J’essayai de calmer par le raisonnement cette âme irritée ; je ne l’entamai pas d’une ligne, et je la quittai sans espérance de la guérir. Son état physique n’était certes pas désespéré : mais la passion, et la passion mauvaise et persistante, combattrait vraisemblablement l’effet de mes ordonnances et les derniers efforts de la nature. On ne sauve pas aisément ceux qui s’appliquent à détruire leur âme, car c’est le grand moteur que nos remèdes n’atteignent pas.

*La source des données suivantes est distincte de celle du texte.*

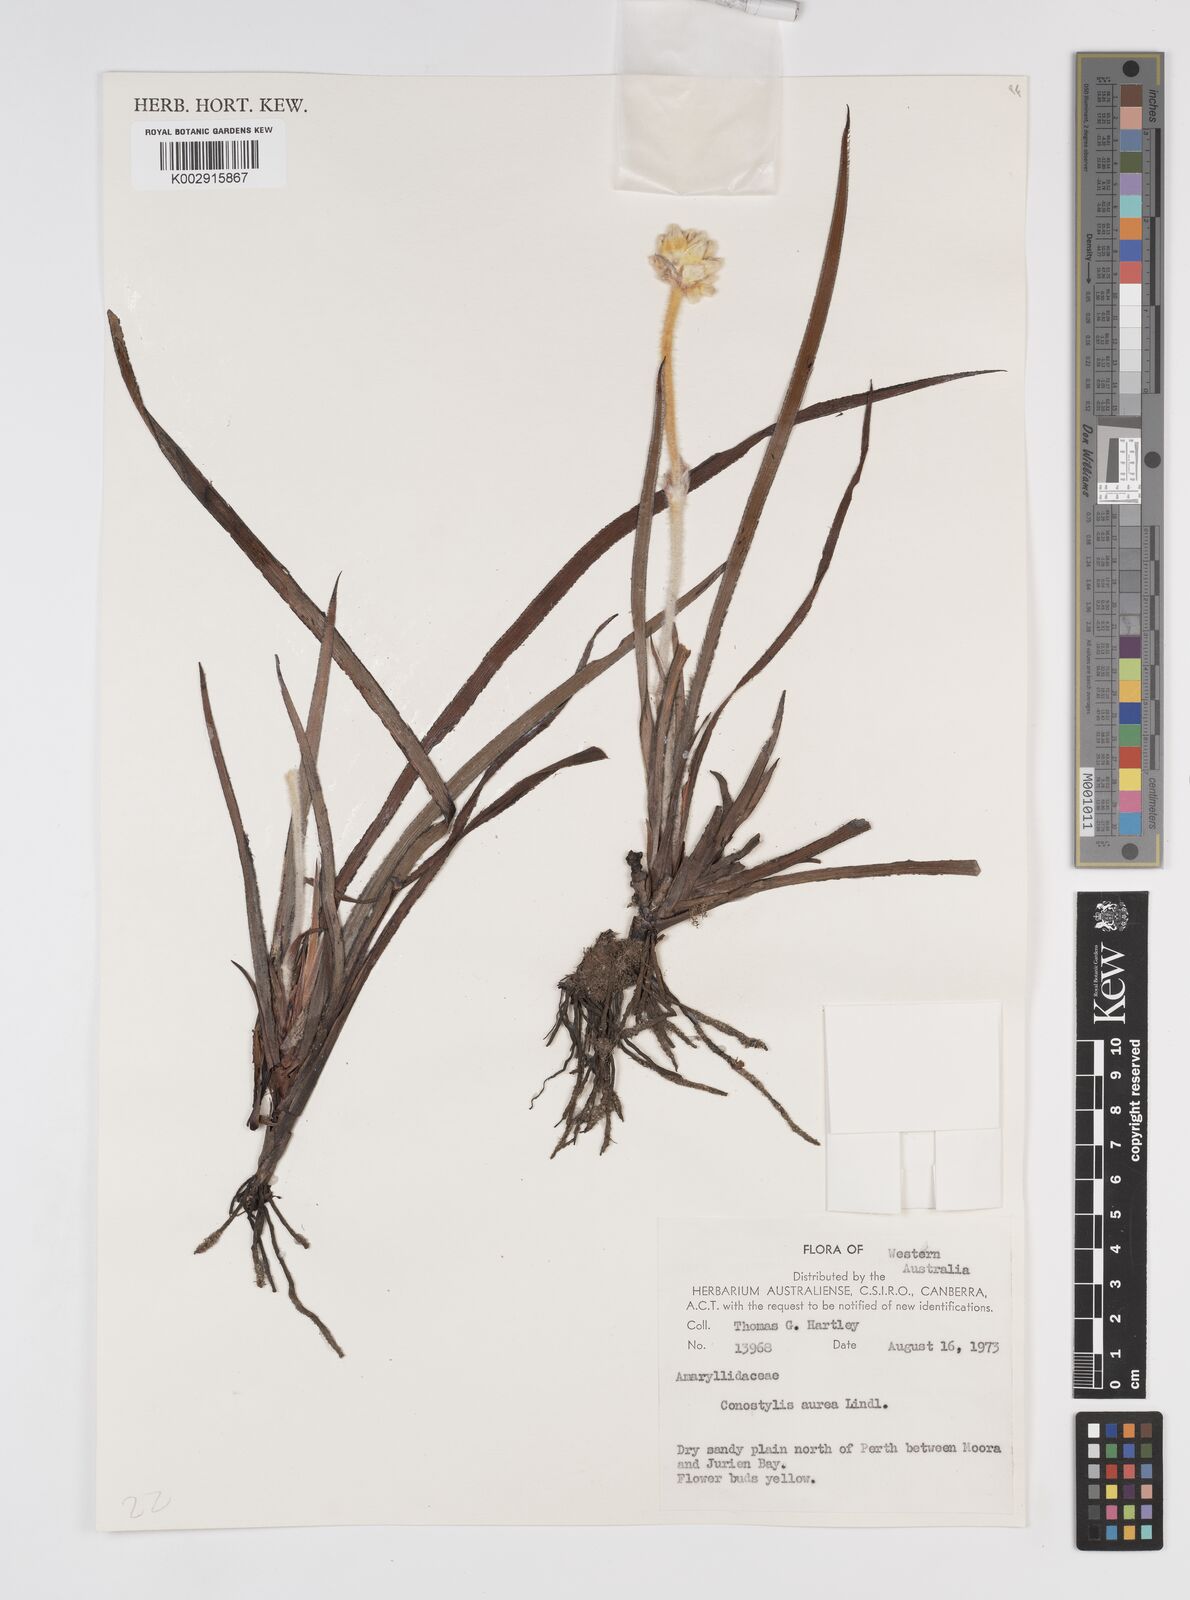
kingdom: Plantae
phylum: Tracheophyta
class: Liliopsida
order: Commelinales
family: Haemodoraceae
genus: Conostylis
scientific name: Conostylis aurea
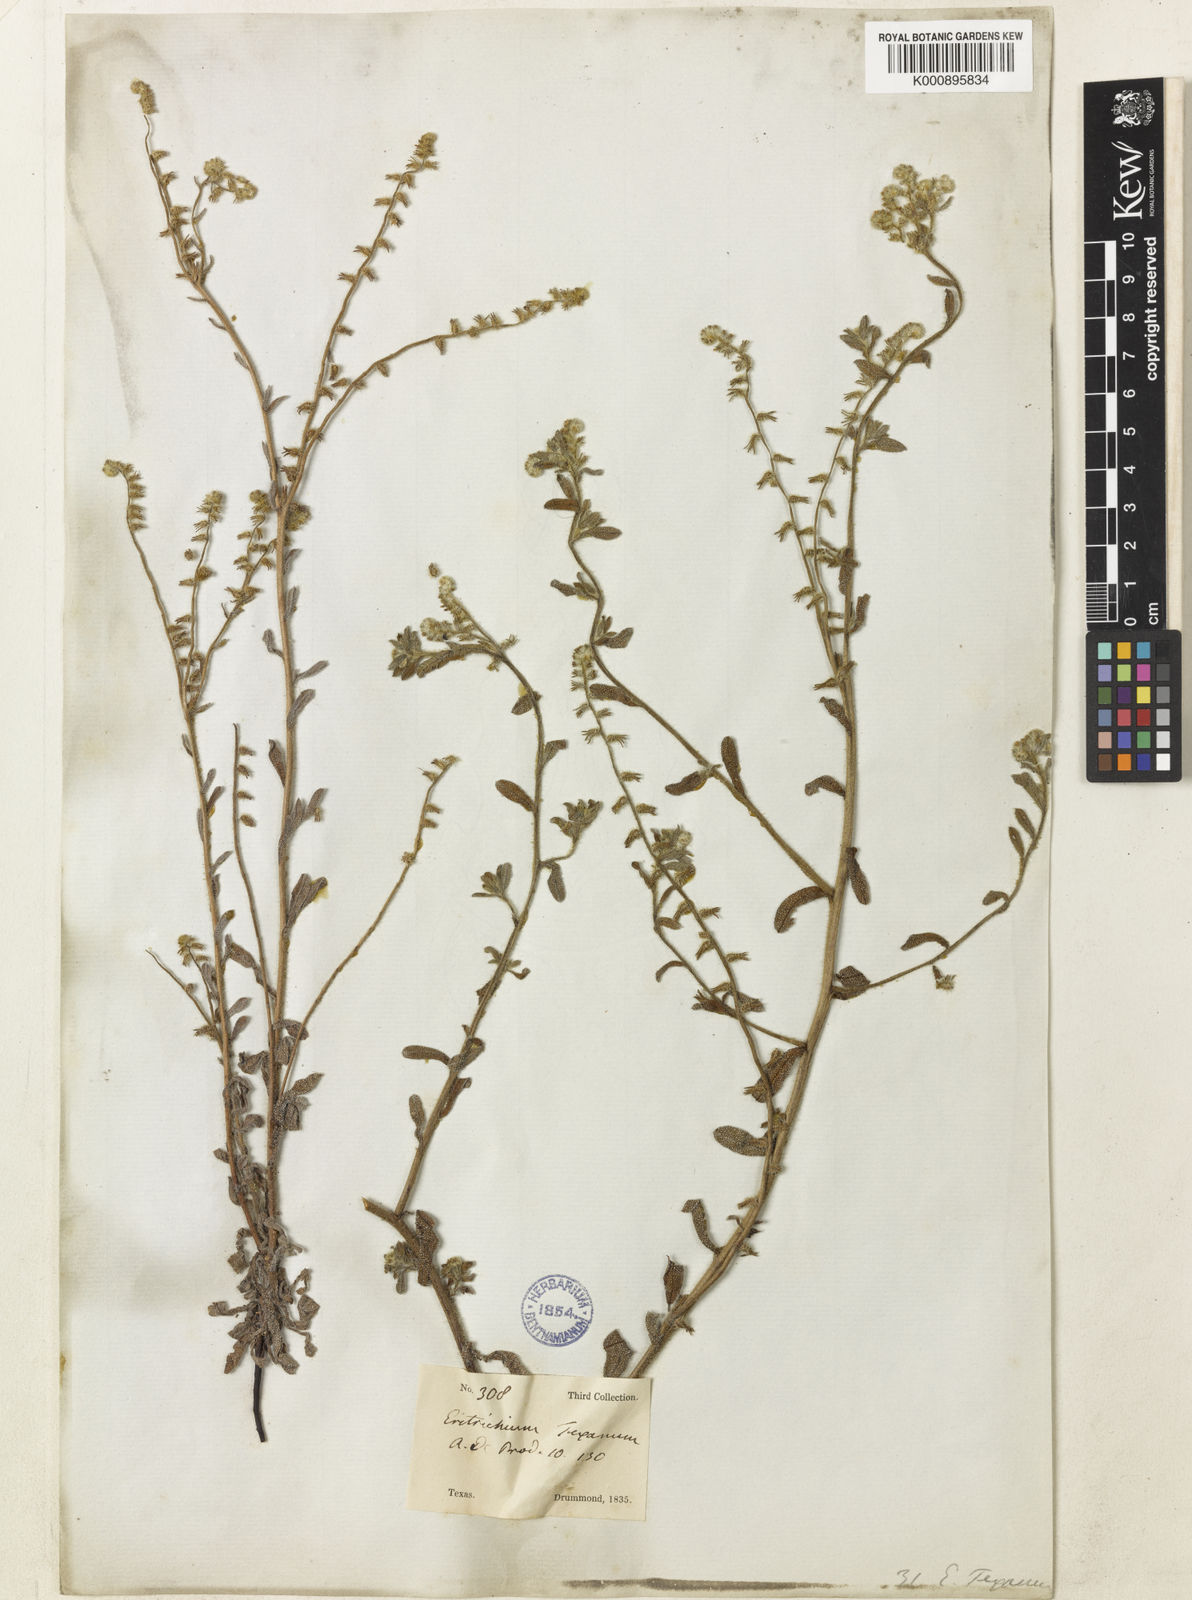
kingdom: Plantae
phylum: Tracheophyta
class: Magnoliopsida
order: Boraginales
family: Boraginaceae
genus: Cryptantha
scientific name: Cryptantha texana
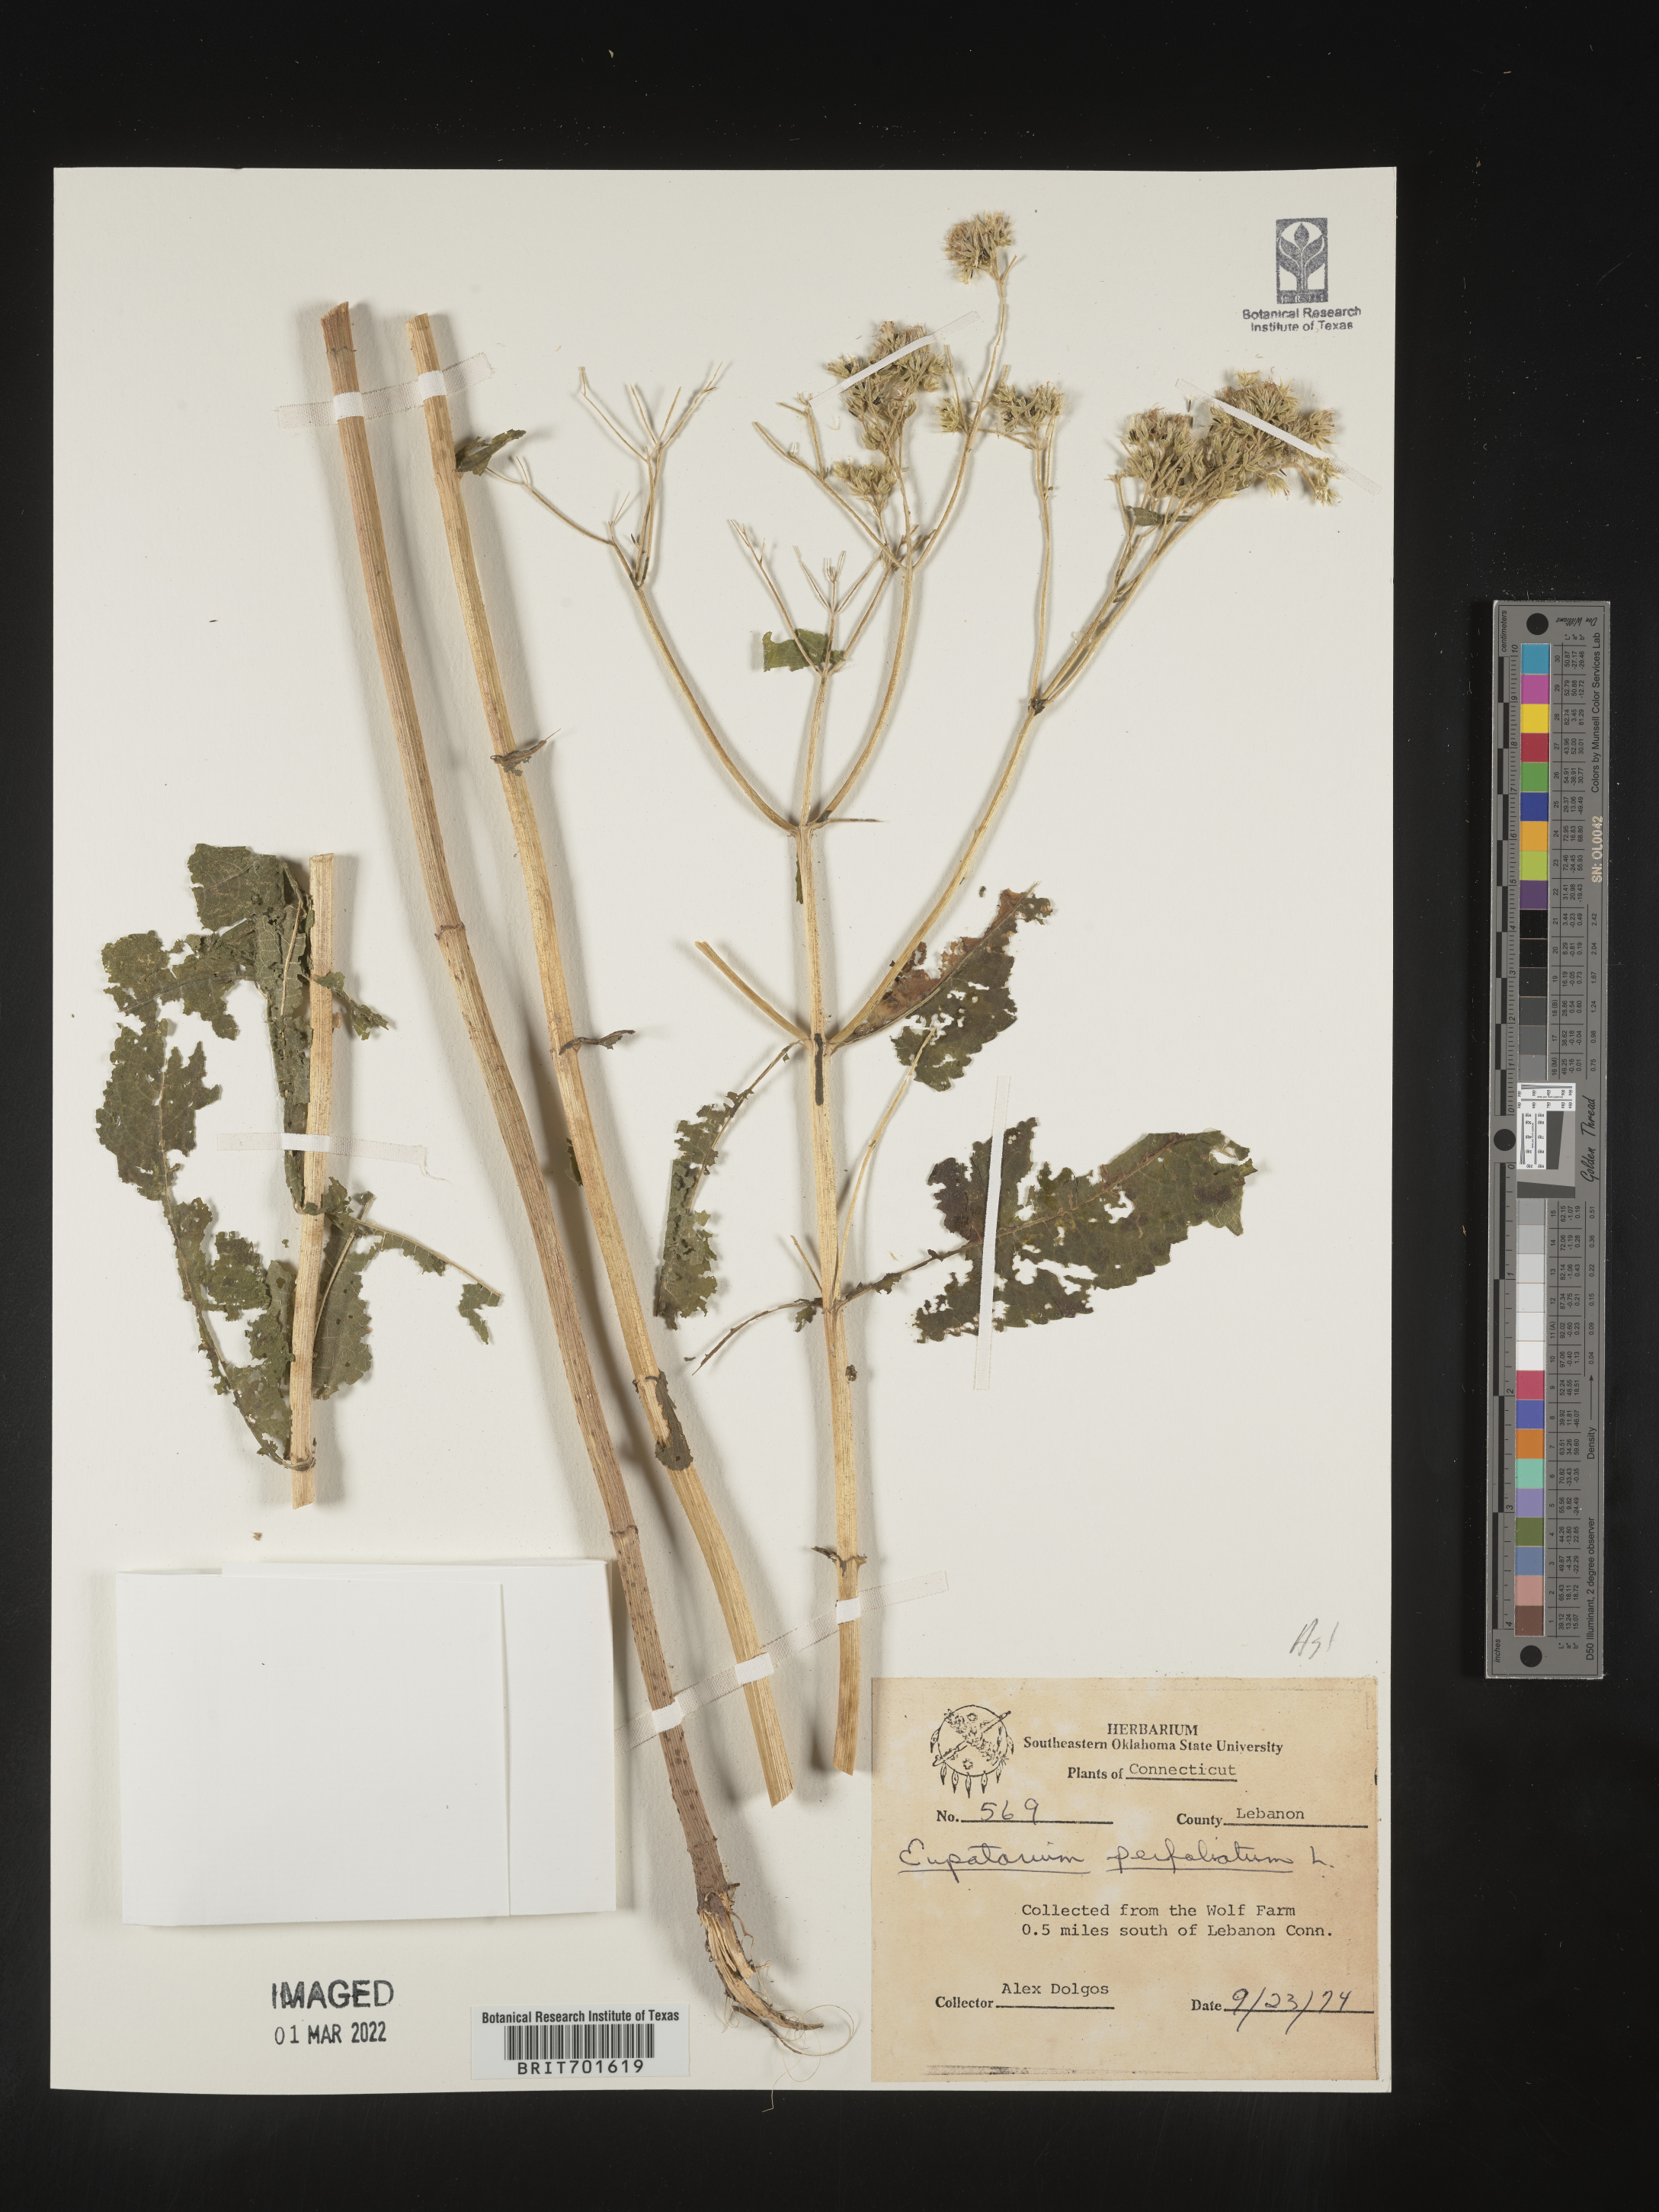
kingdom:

Comme aucune espèce de voiture ne pouvait venir au cap Sicier par le bord de la mer, je montai sur le Baou rouge, afin de voir si de là je découvrirais dans la vallée intérieure de la presqu’île la vieille et déjà bien-aimée calèche de Marescat, amenant de ce côté la marquise et son fils. Le Baou rouge est bien nommé. La pierre et la terre y sont d’un rouge sombre à teintes violacées. Une forêt de pins maritimes, maigres et tordus par le vent, l’enveloppe de la base au sommet : mais les buissons de chêne coccifère, de globulaires en broussailles, ainsi que les cistes, les romarins et les lavandes, donnent de la grâce et de la fraîcheur aux éclaircies. Un unique sentier gravit rapidement jusqu’au sommet. Là, je trouvai une guérite de garde-côte, et je fus curieux d’en visiter l’intérieur.